1 Simple regression analysis / 単回帰分析

We’ll estimate the following regression model (simple linear regression) with a single explanatory variable using the swiss dataset.

swiss データを使って,1つの説明変数をもつ次のような回帰モデル(単回帰モデル)を推定する.

\[ Fertility = \alpha + \beta Exam + u \]

1.1 Estimation and interpretation

Estimate using the lm (linear model) function.

lm (linear model) 関数で推定する.

# str(swiss)  # built-in dataset
lm(formula = Fertility ~ Examination, data = swiss)
## 
## Call:
## lm(formula = Fertility ~ Examination, data = swiss)
## 
## Coefficients:
## (Intercept)  Examination  
##      86.819       -1.011

From the results above, it can be interpreted as follows: When the value of the Examination variable increases by one unit, the Fertility variable tends to be 1.011 units lower on average.

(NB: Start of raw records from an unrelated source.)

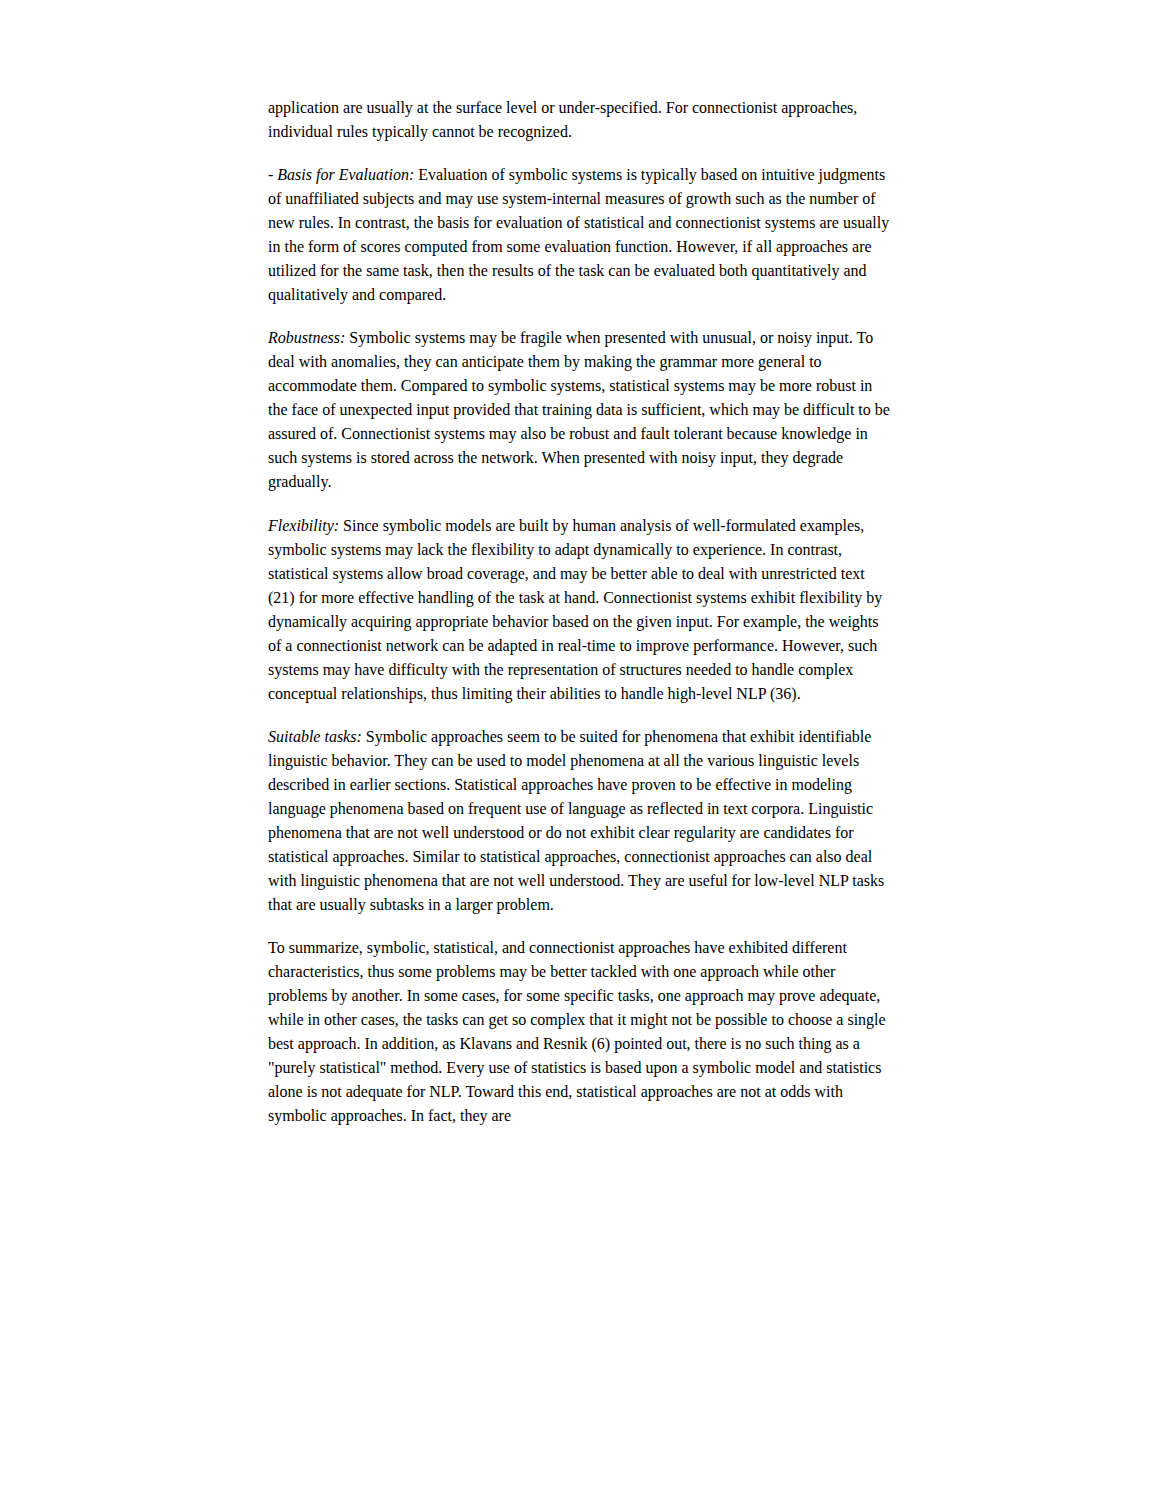application are usually at the surface level or under-specified. For connectionist approaches, individual rules typically cannot be recognized.
- Basis for Evaluation: Evaluation of symbolic systems is typically based on intuitive judgments of unaffiliated subjects and may use system-internal measures of growth such as the number of new rules. In contrast, the basis for evaluation of statistical and connectionist systems are usually in the form of scores computed from some evaluation function. However, if all approaches are utilized for the same task, then the results of the task can be evaluated both quantitatively and qualitatively and compared.
Robustness: Symbolic systems may be fragile when presented with unusual, or noisy input. To deal with anomalies, they can anticipate them by making the grammar more general to accommodate them. Compared to symbolic systems, statistical systems may be more robust in the face of unexpected input provided that training data is sufficient, which may be difficult to be assured of. Connectionist systems may also be robust and fault tolerant because knowledge in such systems is stored across the network. When presented with noisy input, they degrade gradually.
Flexibility: Since symbolic models are built by human analysis of well-formulated examples, symbolic systems may lack the flexibility to adapt dynamically to experience. In contrast, statistical systems allow broad coverage, and may be better able to deal with unrestricted text (21) for more effective handling of the task at hand. Connectionist systems exhibit flexibility by dynamically acquiring appropriate behavior based on the given input. For example, the weights of a connectionist network can be adapted in real-time to improve performance. However, such systems may have difficulty with the representation of structures needed to handle complex conceptual relationships, thus limiting their abilities to handle high-level NLP (36).
Suitable tasks: Symbolic approaches seem to be suited for phenomena that exhibit identifiable linguistic behavior. They can be used to model phenomena at all the various linguistic levels described in earlier sections. Statistical approaches have proven to be effective in modeling language phenomena based on frequent use of language as reflected in text corpora. Linguistic phenomena that are not well understood or do not exhibit clear regularity are candidates for statistical approaches. Similar to statistical approaches, connectionist approaches can also deal with linguistic phenomena that are not well understood. They are useful for low-level NLP tasks that are usually subtasks in a larger problem.
To summarize, symbolic, statistical, and connectionist approaches have exhibited different characteristics, thus some problems may be better tackled with one approach while other problems by another. In some cases, for some specific tasks, one approach may prove adequate, while in other cases, the tasks can get so complex that it might not be possible to choose a single best approach. In addition, as Klavans and Resnik (6) pointed out, there is no such thing as a "purely statistical" method. Every use of statistics is based upon a symbolic model and statistics alone is not adequate for NLP. Toward this end, statistical approaches are not at odds with symbolic approaches. In fact, they are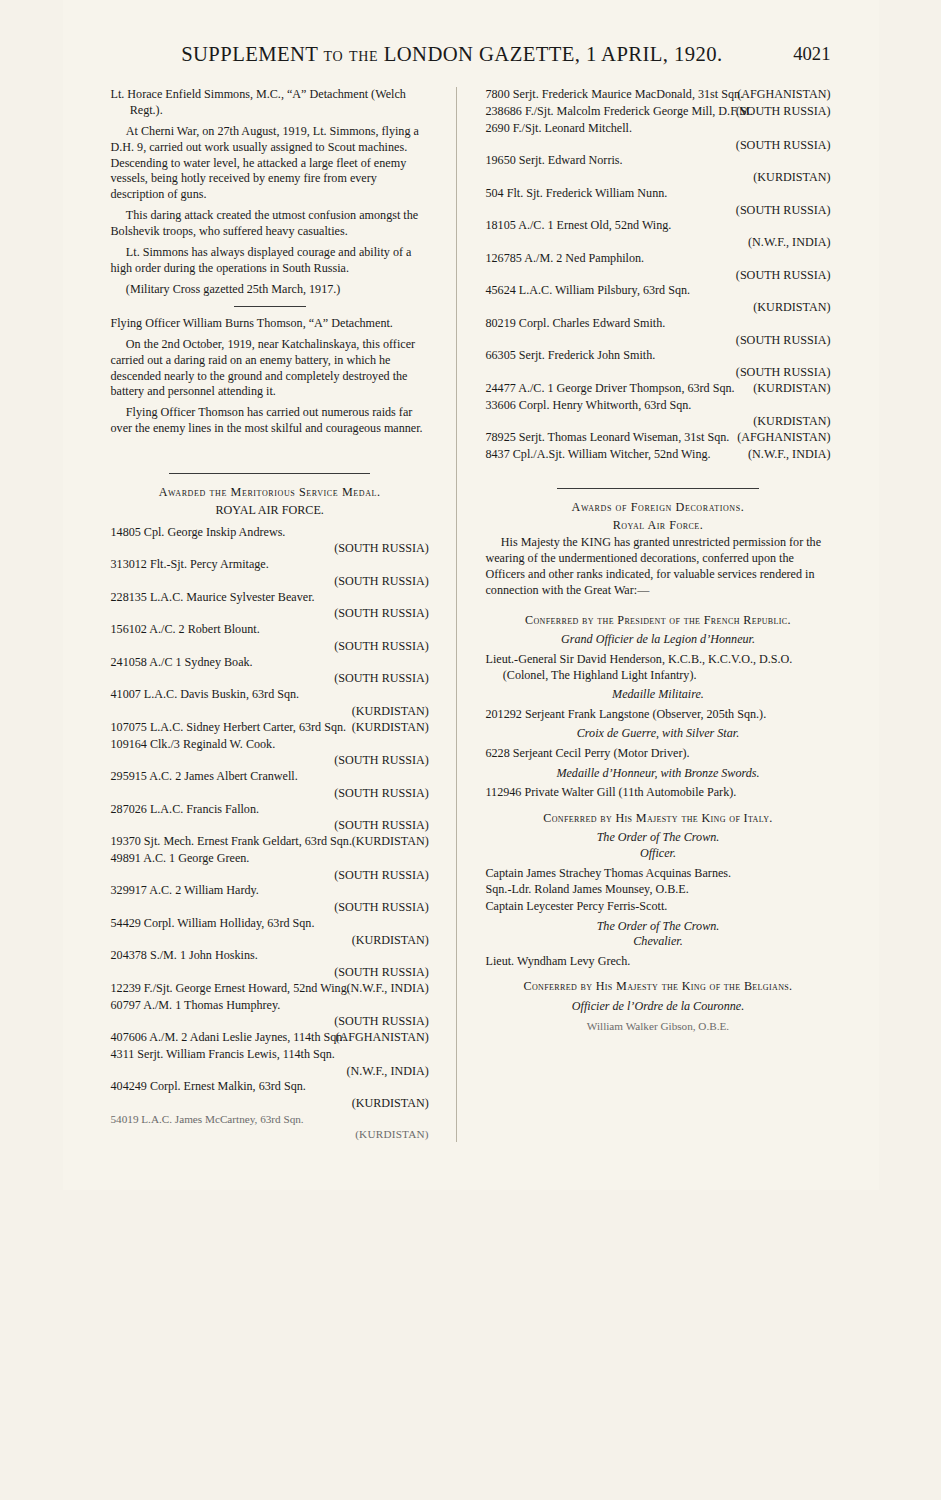SUPPLEMENT to the LONDON GAZETTE, 1 APRIL, 1920. 4021
Lt. Horace Enfield Simmons, M.C., “A” Detachment (Welch Regt.).
At Cherni War, on 27th August, 1919, Lt. Simmons, flying a D.H. 9, carried out work usually assigned to Scout machines. Descending to water level, he attacked a large fleet of enemy vessels, being hotly received by enemy fire from every description of guns.
This daring attack created the utmost confusion amongst the Bolshevik troops, who suffered heavy casualties.
Lt. Simmons has always displayed courage and ability of a high order during the operations in South Russia.
(Military Cross gazetted 25th March, 1917.)
Flying Officer William Burns Thomson, “A” Detachment.
On the 2nd October, 1919, near Katchalinskaya, this officer carried out a daring raid on an enemy battery, in which he descended nearly to the ground and completely destroyed the battery and personnel attending it.
Flying Officer Thomson has carried out numerous raids far over the enemy lines in the most skilful and courageous manner.
Awarded the Meritorious Service Medal.
ROYAL AIR FORCE.
14805 Cpl. George Inskip Andrews.
(SOUTH RUSSIA)
313012 Flt.-Sjt. Percy Armitage.
(SOUTH RUSSIA)
228135 L.A.C. Maurice Sylvester Beaver.
(SOUTH RUSSIA)
156102 A./C. 2 Robert Blount.
(SOUTH RUSSIA)
241058 A./C 1 Sydney Boak.
(SOUTH RUSSIA)
41007 L.A.C. Davis Buskin, 63rd Sqn.
(KURDISTAN)
107075 L.A.C. Sidney Herbert Carter, 63rd Sqn. (KURDISTAN)
109164 Clk./3 Reginald W. Cook.
(SOUTH RUSSIA)
295915 A.C. 2 James Albert Cranwell.
(SOUTH RUSSIA)
287026 L.A.C. Francis Fallon.
(SOUTH RUSSIA)
19370 Sjt. Mech. Ernest Frank Geldart, 63rd Sqn. (KURDISTAN)
49891 A.C. 1 George Green.
(SOUTH RUSSIA)
329917 A.C. 2 William Hardy.
(SOUTH RUSSIA)
54429 Corpl. William Holliday, 63rd Sqn.
(KURDISTAN)
204378 S./M. 1 John Hoskins.
(SOUTH RUSSIA)
12239 F./Sjt. George Ernest Howard, 52nd Wing. (N.W.F., INDIA)
60797 A./M. 1 Thomas Humphrey.
(SOUTH RUSSIA)
407606 A./M. 2 Adani Leslie Jaynes, 114th Sqn. (AFGHANISTAN)
4311 Serjt. William Francis Lewis, 114th Sqn.
(N.W.F., INDIA)
404249 Corpl. Ernest Malkin, 63rd Sqn.
(KURDISTAN)
54019 L.A.C. James McCartney, 63rd Sqn.
(KURDISTAN)
7800 Serjt. Frederick Maurice MacDonald, 31st Sqn. (AFGHANISTAN)
238686 F./Sjt. Malcolm Frederick George Mill, D.F.M. (SOUTH RUSSIA)
2690 F./Sjt. Leonard Mitchell.
(SOUTH RUSSIA)
19650 Serjt. Edward Norris.
(KURDISTAN)
504 Flt. Sjt. Frederick William Nunn.
(SOUTH RUSSIA)
18105 A./C. 1 Ernest Old, 52nd Wing.
(N.W.F., INDIA)
126785 A./M. 2 Ned Pamphilon.
(SOUTH RUSSIA)
45624 L.A.C. William Pilsbury, 63rd Sqn.
(KURDISTAN)
80219 Corpl. Charles Edward Smith.
(SOUTH RUSSIA)
66305 Serjt. Frederick John Smith.
(SOUTH RUSSIA)
24477 A./C. 1 George Driver Thompson, 63rd Sqn. (KURDISTAN)
33606 Corpl. Henry Whitworth, 63rd Sqn.
(KURDISTAN)
78925 Serjt. Thomas Leonard Wiseman, 31st Sqn. (AFGHANISTAN)
8437 Cpl./A.Sjt. William Witcher, 52nd Wing. (N.W.F., INDIA)
Awards of Foreign Decorations.
Royal Air Force.
His Majesty the KING has granted unrestricted permission for the wearing of the undermentioned decorations, conferred upon the Officers and other ranks indicated, for valuable services rendered in connection with the Great War:—
Conferred by the President of the French Republic.
Grand Officier de la Legion d’Honneur.
Lieut.-General Sir David Henderson, K.C.B., K.C.V.O., D.S.O. (Colonel, The Highland Light Infantry).
Medaille Militaire.
201292 Serjeant Frank Langstone (Observer, 205th Sqn.).
Croix de Guerre, with Silver Star.
6228 Serjeant Cecil Perry (Motor Driver).
Medaille d’Honneur, with Bronze Swords.
112946 Private Walter Gill (11th Automobile Park).
Conferred by His Majesty the King of Italy.
The Order of The Crown.
Officer.
Captain James Strachey Thomas Acquinas Barnes.
Sqn.-Ldr. Roland James Mounsey, O.B.E.
Captain Leycester Percy Ferris-Scott.
The Order of The Crown.
Chevalier.
Lieut. Wyndham Levy Grech.
Conferred by His Majesty the King of the Belgians.
Officier de l’Ordre de la Couronne.
William Walker Gibson, O.B.E.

上の結果から次のように解釈することができる:「Examination 変数が1単位大きい値を取るとき,Fertility 変数は平均的に 1.011 単位小さな値を取る」

It cannot be interpreted as: A one-unit increase in Examination reduces Fertility by 1.011 units.

This is because the phrase ‘reduces’ implies a causal relationship, whereas the analysis above is merely measuring correlation, not causation.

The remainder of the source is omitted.